Key Risk: BoE stays clearly dovish and inflation continues undershooting, keeping yields capped and making the short lose money.

  • The FTSE 100 Index has remained in a narrow range this week.
  • The UK published an encouraging consumer inflation report.
  • The Bank of England will deliver its interest rate decision today, June 18.

The FTSE 100 Index remained in a narrow range this week as focus shifted to the key UK macro data and actions from the Federal Reserve and the Bank of England (BoE). It was trading at 10,440 points on Wednesday, up from this month’s low of 10,122.

Bank of England interest rate decision

The FTSE 100 Index moved sideways after the UK published the encouraging consumer inflation report. According to the Office of National Statistics, the headline consumer inflation rose 2.8% in May, lower than the median estimate of 3.0%. It rose 0.2% on a MoM, also lower than the expected 0.4%.

This was the second consecutive month in which UK inflation came short of expectations. With crude oil prices falling, there is a likelihood that inflation will continue moving towards the Bank of England’s target of 2.0% in the coming months.

The UK will publish the latest jobs numbers on Thursday morning. Economists predict the data to show that the unemployment rate remained unchanged at 5.0%, while the claimant change slowed to 25.8k.

The most important catalyst for the FTSE 100 index is the BoE interest rate decision. Like the Federal Reserve, economists expect the bank to leave interest rate decision unchanged at 3.75%. A Polymarket poll gives this view a 100% chance.

Traders are then mixed on what the bank will do after that. A poll shows that 59% of traders expect the bank to hike interest rates later this year to combat inflation that has remained above the BoE target of 2.0% for years.

The bond market, however, expects the bank to maintain a dovish view. For example, the rate-sensitive five year yield has pulled back to 4.285%, its lowest level since April 17, and much lower than the year-to-date high of 4.718%.

Similarly, the two-year yield retreated to 4.145% from the year-to-date high of 4.70%. Longer-term bond yield have also retreated, while the sterling has dropped to 1.3300 as the US dollar jumped. 

The BoE decision comes after the Federal Reserve left interest rates unchanged between 3.5% and 3.75%. Nine officials said that they will support hiking interest rates later this year if inflation remained stubbornly high. This was an important decision because it was the first one under Kevin Warsh.
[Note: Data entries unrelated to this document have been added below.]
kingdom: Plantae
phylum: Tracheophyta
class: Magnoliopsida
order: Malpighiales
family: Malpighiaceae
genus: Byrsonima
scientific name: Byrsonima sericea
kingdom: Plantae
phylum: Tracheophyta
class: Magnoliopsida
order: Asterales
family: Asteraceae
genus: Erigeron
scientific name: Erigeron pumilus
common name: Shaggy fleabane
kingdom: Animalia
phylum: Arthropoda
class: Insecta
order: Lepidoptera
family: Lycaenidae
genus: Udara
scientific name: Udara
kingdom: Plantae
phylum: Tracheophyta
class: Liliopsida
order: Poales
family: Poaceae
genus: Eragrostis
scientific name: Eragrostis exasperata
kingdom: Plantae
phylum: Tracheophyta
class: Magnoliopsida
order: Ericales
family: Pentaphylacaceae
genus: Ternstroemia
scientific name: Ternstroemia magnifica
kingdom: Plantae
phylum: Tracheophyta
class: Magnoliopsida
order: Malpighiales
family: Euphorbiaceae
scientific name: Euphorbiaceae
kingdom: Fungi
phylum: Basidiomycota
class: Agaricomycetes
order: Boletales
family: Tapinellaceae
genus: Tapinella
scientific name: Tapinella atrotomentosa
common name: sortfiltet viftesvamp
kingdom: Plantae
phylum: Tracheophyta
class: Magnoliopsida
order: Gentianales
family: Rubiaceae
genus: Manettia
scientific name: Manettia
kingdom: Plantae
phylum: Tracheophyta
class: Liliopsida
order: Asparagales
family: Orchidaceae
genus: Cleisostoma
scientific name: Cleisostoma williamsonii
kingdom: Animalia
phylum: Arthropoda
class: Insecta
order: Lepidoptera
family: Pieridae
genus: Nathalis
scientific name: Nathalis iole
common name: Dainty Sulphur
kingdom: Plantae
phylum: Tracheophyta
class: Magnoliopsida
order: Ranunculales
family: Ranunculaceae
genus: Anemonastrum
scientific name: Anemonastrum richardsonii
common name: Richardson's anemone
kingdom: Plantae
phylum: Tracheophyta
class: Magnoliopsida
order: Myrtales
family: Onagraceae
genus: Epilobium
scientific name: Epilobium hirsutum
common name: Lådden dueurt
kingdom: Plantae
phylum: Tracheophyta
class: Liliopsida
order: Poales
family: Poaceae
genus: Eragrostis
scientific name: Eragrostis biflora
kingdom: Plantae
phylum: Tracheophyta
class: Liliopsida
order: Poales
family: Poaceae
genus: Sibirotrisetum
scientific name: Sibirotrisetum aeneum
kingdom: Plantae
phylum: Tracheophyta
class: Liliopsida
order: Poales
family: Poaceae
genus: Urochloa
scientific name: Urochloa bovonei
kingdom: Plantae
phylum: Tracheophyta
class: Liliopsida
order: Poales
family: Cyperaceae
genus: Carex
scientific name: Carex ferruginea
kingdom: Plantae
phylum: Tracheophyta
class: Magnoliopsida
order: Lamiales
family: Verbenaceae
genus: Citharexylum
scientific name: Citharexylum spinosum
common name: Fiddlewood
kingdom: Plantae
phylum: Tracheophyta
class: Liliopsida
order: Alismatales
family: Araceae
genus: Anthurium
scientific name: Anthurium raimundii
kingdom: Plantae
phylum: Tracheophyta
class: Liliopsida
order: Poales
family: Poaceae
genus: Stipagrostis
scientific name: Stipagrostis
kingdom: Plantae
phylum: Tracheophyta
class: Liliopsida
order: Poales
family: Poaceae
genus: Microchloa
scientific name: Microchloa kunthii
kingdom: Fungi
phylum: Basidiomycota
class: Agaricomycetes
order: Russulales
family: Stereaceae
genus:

FTSE 100 Index technical analysis

FTSE 100

Footsie Index chart | Source: TradingView

The Footsie has remained in a narrow range in the past few days. It was trading at 10,440, a few points above the 50-day moving average and the descending trendline that links the highest points since February this year.

The index has formed a small inverted head-and-shoulders pattern, a common bullish reversal sign in technical analysis. Also, the Relative Strength Index (RSI) has moved above the neutral point of 50.

Therefore, the Footsie will likely continue rising, with the next key resistance level to watch being at 10,945, the highest point this year.